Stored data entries
§ §
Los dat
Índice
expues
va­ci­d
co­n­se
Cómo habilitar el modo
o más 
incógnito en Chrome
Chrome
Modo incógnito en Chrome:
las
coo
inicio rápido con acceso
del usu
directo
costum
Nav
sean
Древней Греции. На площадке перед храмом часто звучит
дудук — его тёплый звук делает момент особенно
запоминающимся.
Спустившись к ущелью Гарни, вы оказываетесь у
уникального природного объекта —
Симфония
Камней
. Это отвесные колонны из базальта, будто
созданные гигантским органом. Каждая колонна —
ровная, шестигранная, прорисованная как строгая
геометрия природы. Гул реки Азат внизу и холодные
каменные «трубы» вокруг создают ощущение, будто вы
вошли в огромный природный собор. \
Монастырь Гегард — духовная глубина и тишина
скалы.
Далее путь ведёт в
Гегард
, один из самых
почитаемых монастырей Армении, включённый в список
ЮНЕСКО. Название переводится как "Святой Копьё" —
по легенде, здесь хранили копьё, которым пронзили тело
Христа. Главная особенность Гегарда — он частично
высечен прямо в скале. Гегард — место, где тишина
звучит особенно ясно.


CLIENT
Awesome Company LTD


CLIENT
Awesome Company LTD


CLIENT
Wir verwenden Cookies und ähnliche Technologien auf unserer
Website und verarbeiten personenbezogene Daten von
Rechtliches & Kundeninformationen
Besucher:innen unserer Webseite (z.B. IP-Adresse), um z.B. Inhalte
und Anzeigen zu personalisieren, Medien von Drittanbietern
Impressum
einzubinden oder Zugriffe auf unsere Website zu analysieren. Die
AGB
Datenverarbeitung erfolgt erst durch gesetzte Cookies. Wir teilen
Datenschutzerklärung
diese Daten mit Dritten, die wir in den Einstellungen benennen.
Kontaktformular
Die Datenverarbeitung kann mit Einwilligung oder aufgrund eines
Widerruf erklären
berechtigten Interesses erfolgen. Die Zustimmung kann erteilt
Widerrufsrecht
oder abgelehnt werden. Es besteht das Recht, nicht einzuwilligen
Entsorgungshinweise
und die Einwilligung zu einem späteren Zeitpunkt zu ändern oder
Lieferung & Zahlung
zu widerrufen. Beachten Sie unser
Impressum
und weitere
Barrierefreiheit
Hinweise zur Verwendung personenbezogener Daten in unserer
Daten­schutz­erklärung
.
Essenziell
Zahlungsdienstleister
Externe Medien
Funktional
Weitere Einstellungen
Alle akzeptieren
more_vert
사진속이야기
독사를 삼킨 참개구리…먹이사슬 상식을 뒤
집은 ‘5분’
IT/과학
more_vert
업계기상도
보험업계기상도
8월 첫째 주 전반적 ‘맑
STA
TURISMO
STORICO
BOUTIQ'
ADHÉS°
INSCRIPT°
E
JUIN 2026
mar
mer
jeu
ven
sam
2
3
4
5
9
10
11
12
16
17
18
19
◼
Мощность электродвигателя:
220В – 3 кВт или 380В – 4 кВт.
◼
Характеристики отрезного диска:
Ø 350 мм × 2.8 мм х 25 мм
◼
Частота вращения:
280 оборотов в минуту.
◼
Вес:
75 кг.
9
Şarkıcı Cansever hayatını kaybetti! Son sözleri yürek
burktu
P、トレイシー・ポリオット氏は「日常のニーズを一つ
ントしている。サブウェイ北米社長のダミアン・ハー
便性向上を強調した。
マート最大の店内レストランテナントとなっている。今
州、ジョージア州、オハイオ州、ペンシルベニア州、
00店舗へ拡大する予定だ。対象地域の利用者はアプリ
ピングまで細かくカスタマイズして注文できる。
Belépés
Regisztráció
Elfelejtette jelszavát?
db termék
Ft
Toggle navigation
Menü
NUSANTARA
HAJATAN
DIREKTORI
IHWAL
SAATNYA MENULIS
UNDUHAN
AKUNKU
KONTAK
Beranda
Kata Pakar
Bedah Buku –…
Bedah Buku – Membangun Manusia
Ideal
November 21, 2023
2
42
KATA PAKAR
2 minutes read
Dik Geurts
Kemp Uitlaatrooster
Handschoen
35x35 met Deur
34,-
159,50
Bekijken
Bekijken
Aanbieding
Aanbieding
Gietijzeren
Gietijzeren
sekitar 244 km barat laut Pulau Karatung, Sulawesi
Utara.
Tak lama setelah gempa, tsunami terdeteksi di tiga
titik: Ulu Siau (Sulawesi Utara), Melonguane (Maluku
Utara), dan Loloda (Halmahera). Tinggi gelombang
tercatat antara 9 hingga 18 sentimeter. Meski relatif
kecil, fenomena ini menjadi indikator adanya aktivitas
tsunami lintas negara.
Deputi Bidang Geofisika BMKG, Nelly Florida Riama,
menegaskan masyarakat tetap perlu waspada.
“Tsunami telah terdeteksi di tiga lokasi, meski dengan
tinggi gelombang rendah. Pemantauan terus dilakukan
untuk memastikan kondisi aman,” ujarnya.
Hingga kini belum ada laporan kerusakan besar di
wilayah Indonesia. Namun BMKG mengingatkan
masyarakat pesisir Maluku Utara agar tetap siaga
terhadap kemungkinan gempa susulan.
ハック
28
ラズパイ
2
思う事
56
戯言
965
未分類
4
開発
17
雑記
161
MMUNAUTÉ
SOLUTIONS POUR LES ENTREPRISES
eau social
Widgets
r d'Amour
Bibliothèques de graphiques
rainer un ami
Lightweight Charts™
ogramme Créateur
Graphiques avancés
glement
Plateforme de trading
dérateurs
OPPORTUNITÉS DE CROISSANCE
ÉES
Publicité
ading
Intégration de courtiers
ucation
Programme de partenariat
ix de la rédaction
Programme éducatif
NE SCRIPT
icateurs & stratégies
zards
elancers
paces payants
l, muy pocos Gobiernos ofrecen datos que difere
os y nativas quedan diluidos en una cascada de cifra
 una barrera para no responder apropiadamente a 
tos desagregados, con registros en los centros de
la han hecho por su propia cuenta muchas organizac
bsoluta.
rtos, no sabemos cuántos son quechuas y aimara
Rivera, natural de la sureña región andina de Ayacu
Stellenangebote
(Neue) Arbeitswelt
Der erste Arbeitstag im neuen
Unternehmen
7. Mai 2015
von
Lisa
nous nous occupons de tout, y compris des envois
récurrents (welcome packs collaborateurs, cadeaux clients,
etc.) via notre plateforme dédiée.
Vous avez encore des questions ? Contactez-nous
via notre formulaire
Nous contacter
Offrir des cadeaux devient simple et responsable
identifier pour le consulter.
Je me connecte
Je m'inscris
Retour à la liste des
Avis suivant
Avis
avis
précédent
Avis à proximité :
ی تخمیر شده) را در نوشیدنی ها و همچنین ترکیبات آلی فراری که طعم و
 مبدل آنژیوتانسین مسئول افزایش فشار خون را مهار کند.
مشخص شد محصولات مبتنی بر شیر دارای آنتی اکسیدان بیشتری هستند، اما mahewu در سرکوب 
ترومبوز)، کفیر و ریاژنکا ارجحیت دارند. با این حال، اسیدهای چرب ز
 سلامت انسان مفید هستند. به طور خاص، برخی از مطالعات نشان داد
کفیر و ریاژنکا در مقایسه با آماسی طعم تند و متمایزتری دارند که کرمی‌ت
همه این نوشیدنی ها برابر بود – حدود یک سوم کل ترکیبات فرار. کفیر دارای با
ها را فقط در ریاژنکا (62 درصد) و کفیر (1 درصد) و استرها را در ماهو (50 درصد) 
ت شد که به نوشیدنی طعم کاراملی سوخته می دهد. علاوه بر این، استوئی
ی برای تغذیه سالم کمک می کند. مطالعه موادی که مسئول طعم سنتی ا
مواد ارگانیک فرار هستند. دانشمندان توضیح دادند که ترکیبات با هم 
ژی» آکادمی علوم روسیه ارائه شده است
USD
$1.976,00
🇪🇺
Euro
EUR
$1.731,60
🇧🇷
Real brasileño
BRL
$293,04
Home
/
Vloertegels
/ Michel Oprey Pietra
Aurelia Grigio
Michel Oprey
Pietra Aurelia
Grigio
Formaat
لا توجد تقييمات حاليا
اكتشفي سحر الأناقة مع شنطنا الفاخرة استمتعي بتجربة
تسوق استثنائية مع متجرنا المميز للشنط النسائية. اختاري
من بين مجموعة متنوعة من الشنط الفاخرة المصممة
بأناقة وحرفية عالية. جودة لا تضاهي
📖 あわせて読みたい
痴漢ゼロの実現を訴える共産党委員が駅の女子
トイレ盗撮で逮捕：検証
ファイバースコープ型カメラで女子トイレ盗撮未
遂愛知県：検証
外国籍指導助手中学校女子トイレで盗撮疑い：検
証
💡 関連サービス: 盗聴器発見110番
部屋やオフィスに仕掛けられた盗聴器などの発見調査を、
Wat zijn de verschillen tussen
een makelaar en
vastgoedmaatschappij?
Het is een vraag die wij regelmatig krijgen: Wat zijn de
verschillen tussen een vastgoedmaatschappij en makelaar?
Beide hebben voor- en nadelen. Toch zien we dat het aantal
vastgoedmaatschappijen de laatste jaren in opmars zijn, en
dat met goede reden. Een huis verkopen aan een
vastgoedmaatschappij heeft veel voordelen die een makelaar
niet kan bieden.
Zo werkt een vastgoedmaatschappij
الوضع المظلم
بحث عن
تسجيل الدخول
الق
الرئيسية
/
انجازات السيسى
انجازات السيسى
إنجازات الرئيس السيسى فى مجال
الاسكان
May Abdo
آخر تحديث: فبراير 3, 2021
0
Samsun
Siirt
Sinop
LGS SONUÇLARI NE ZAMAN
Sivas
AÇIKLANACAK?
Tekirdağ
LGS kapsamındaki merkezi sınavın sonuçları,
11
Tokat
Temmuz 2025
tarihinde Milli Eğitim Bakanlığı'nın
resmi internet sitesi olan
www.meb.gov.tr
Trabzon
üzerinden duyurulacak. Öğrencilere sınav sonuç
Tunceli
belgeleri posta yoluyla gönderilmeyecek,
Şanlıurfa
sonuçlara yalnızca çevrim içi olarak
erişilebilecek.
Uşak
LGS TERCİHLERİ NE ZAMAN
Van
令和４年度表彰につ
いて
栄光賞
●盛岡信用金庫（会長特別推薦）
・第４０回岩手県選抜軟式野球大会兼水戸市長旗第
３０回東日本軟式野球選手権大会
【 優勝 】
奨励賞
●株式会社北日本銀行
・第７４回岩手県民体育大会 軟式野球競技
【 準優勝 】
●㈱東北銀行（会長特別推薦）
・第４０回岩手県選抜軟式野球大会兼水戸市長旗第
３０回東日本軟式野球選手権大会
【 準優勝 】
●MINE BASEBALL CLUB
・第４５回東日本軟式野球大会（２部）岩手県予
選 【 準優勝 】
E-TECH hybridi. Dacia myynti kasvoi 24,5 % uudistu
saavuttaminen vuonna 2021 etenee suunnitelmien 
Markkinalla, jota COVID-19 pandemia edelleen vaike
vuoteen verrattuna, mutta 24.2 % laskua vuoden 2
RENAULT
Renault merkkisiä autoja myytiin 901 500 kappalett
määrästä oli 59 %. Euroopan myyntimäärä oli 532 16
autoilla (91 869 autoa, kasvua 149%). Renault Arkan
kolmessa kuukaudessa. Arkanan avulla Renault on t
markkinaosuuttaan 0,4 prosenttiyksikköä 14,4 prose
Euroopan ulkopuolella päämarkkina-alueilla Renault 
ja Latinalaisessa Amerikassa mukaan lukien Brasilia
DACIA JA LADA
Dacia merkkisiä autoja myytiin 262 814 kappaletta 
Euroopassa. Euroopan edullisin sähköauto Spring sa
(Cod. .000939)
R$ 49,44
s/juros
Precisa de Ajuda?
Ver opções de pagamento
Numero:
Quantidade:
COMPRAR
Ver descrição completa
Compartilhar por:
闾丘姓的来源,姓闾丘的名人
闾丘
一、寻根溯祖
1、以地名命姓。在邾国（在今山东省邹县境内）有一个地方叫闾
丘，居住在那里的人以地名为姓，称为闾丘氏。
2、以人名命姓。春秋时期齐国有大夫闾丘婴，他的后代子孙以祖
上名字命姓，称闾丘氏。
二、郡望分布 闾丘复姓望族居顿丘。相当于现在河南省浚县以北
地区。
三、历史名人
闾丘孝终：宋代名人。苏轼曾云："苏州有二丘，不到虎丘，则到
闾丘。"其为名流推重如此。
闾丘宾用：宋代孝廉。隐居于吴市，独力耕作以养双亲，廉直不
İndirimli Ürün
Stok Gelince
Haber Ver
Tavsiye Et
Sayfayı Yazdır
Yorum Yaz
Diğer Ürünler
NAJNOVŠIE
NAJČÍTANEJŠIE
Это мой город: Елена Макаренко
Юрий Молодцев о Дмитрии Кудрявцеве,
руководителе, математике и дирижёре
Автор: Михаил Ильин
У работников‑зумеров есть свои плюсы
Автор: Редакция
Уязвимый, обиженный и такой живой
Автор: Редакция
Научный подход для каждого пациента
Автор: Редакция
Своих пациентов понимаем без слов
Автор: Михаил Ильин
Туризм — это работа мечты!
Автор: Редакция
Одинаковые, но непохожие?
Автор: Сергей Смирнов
§ §
Starting at the first line of the data and ending at the line that contains "из базальта, будто", quote every line word for word, with both ends included.

Los dat
Índice
expues
va­ci­d
co­n­se
Cómo habilitar el modo
o más 
incógnito en Chrome
Chrome
Modo incógnito en Chrome:
las
coo
inicio rápido con acceso
del usu
directo
costum
Nav
sean
Древней Греции. На площадке перед храмом часто звучит
дудук — его тёплый звук делает момент особенно
запоминающимся.
Спустившись к ущелью Гарни, вы оказываетесь у
уникального природного объекта —
Симфония
Камней
. Это отвесные колонны из базальта, будто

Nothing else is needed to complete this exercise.